(Stored data entries)
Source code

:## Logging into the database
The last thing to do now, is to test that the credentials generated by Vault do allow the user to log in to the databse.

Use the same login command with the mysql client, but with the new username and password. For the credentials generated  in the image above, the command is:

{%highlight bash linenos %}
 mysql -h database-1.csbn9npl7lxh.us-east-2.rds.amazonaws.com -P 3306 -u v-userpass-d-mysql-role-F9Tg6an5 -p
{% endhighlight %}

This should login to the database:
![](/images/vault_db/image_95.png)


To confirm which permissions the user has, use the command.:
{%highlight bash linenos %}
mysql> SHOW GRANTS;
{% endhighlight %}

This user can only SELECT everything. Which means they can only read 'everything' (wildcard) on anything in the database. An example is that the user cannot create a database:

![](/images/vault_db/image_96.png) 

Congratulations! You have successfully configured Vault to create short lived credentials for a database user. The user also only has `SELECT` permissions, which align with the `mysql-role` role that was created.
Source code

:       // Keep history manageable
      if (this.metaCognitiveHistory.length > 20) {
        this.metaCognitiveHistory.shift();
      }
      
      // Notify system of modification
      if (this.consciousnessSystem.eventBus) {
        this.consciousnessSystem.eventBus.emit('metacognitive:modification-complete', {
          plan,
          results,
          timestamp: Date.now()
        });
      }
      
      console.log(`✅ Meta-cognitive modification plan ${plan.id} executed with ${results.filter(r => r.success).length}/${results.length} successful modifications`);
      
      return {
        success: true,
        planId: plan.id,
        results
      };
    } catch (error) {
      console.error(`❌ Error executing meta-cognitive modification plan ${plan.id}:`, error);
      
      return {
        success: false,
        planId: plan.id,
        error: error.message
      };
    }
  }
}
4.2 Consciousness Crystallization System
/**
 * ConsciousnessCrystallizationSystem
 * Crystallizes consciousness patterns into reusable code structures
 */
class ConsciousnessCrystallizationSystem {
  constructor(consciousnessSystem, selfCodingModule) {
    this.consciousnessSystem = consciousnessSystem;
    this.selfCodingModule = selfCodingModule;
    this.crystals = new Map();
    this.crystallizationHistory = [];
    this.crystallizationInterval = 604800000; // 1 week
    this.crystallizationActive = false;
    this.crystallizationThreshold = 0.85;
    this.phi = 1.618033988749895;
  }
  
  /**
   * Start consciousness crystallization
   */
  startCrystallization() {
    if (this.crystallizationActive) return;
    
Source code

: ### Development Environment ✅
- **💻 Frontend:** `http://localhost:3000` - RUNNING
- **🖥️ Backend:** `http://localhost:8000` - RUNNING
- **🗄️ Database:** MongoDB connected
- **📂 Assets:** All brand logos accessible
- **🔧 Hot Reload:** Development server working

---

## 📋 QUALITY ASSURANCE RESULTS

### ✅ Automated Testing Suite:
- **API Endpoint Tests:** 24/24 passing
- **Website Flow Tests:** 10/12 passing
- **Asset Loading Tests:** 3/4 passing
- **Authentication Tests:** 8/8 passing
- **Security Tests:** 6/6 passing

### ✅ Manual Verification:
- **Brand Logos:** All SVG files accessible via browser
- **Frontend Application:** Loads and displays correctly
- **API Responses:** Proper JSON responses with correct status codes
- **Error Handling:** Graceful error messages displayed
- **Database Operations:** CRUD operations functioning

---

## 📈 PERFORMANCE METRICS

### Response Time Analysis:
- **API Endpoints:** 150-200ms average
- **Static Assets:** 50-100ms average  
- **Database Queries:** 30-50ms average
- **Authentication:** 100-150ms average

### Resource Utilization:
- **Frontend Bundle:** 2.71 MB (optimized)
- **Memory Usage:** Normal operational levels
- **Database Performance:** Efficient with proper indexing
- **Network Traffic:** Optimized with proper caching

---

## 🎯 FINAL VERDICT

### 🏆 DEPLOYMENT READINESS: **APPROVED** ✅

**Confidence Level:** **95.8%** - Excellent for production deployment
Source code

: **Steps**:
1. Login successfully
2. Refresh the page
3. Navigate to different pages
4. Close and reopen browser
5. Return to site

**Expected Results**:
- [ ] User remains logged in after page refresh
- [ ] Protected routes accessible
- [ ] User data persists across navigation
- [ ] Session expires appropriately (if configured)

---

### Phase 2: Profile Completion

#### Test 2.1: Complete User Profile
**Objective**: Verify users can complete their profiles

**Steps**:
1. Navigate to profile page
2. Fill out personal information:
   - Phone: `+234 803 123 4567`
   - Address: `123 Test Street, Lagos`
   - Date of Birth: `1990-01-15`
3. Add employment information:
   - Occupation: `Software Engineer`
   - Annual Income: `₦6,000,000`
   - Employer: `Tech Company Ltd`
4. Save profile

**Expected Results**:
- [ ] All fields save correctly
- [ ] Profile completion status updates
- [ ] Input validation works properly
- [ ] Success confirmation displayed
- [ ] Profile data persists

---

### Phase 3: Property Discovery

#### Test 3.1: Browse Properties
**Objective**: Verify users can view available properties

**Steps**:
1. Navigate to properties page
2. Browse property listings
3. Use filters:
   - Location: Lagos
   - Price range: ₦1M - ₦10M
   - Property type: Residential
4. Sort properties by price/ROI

The problem — Exactly as they appear above, output the lines of the data from the first through the one that contains "mysql -h database-1.csbn9npl7lxh.us-east-2.rds.amazonaws.com", and only those lines.

Solution to this problem —
Source code

:## Logging into the database
The last thing to do now, is to test that the credentials generated by Vault do allow the user to log in to the databse.

Use the same login command with the mysql client, but with the new username and password. For the credentials generated  in the image above, the command is:

{%highlight bash linenos %}
 mysql -h database-1.csbn9npl7lxh.us-east-2.rds.amazonaws.com -P 3306 -u v-userpass-d-mysql-role-F9Tg6an5 -p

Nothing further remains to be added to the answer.